Im Rahmen ihres Workshops erklärte eine medial begabte Person, dass Menschen, die sich selbst das Leben nehmen, in einem trüben Zwischenreich hängen blieben. Diese Aussage fand ich völlig unpassend im Vergleich zu dem, was das Medium sonst zu Leben und Tod preisgab. Hört denn diese Angstmacherei nie auf, dachte ich bei mir. So sehr ich mich daran störte, steckte ich im Dilemma fest, dass ich entweder alles glauben musste oder nichts. Dunkelsichtig wie ich bin fehlte mir das nötige Licht, um diese jenseitige Angelegenheit angemessen zu beurteilen.
Durch Zufall wurde mir eine Auskunft zugetragen, die meine verzwickte Lage auflöste: Der Bruder einer Bekannten, einst ein erfolgreicher Privatunternehmer, hatte sich vor Jahren von einem Baukran gestürzt. Meine Bekannte, die besagtem Medium privat nahesteht, erfuhr von ihr, dem Bruder gehe es gut.
Er befinde sich in der Schule des Lebens.
Was gilt nun? Entscheidend ist, dass im einen Fall das Medium öffentlich spricht, im anderen privat. Seit Menschengedenken schmoren Selbstmörder in besonderen Höllen. Keine Kultur, keine Epoche überlässt ihren Leuten freien Umgang mit dieser Thematik, die uns ins Mark geht. Also steht noch heute ausser Frage, dass man Selbstmord öffentlich gutheisst, geschweige denn verharmlost. Menschen überleben zu einem Gemeinwesen gruppiert, dem es schon deshalb zusetzt, dass seine Mitglieder natürlicherweise wegsterben. So gesehen wird das Tabu verständlich, das dem Selbstmord anhaftet, wenn Personen sogar aus freien Stücken abtreten.

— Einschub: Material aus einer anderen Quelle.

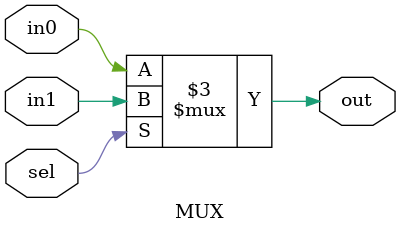
<source format=v>
`timescale 1ns / 1ps

module MUX(in0, in1, sel, out);
	input in0, in1, sel;
	output reg out;
	
	always @(in0, in1, sel)
		if(sel)
			out = in1;
		else
			out = in0;
endmodule

</source>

Theoretiker der Moral bemühen keinen Zorn Gottes, wenn sie dieses Tabu bekräftigen. Stattdessen sollen wir eine logische Sinnwidrigkeit einsehen, die mit dem Selbstmord einhergeht. Sie lautet: Wir sind nicht in der Lage zu wollen, dass unsere Freiheit aufhört. Auf den Punkt gebracht:
Niemand kann wollen, dass er nicht mehr will.
Sofern Selbstmörder lachen, dann über dieses Argument. Zu wollen, dass ihr persönlicher Wille aufhört, ist ihnen eine zweckmässige und praktische Zielsetzung, die sie mit beispielloser Entschiedenheit in die Tat umsetzen.
Was Menschen angeht, und es betrifft nur sie, so ist ihr Freitod, gerade bei sorgfältiger Planung, als ein natürlicher Tod anzusehen.
Es ist uns gegeben, dass wir unseren Willen gegen uns selbst richten. Das macht uns Menschen aus.
Und der Selbstmord bringt es in einer Klarheit auf den Punkt, von der wir uns lieber abgewandt halten.